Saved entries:
────────────────────────────────────────

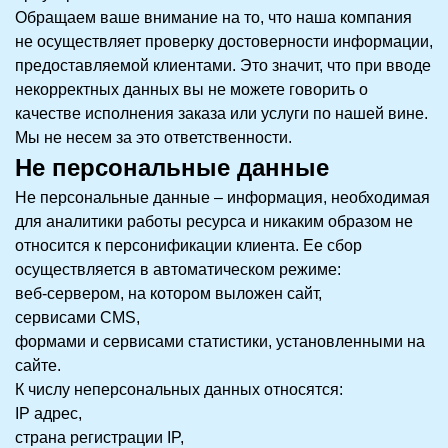
Обращаем ваше внимание на то, что наша компания
не осуществляет проверку достоверности информации,
предоставляемой клиентами. Это значит, что при вводе
некорректных данных вы не можете говорить о
качестве исполнения заказа или услуги по нашей вине.
Мы не несем за это ответственности.
Не персональные данные
Не персональные данные – информация, необходимая
для аналитики работы ресурса и никаким образом не
относится к персонификации клиента. Ее сбор
осуществляется в автоматическом режиме:
веб-сервером, на котором выложен сайт,
сервисами CMS,
формами и сервисами статистики, установленными на
сайте.
К числу неперсональных данных относятся:
IP адрес,
страна регистрации IP,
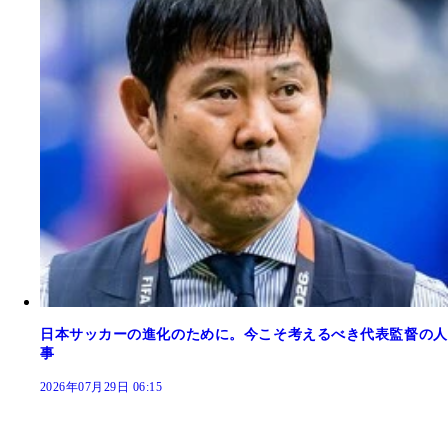
日本サッカーの進化のために。今こそ考えるべき代表監督の人
事
2026年07月29日 06:15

────────────────────────────────────────

Collect every line above that contains the word "данных".

некорректных данных вы не можете говорить о
К числу неперсональных данных относятся:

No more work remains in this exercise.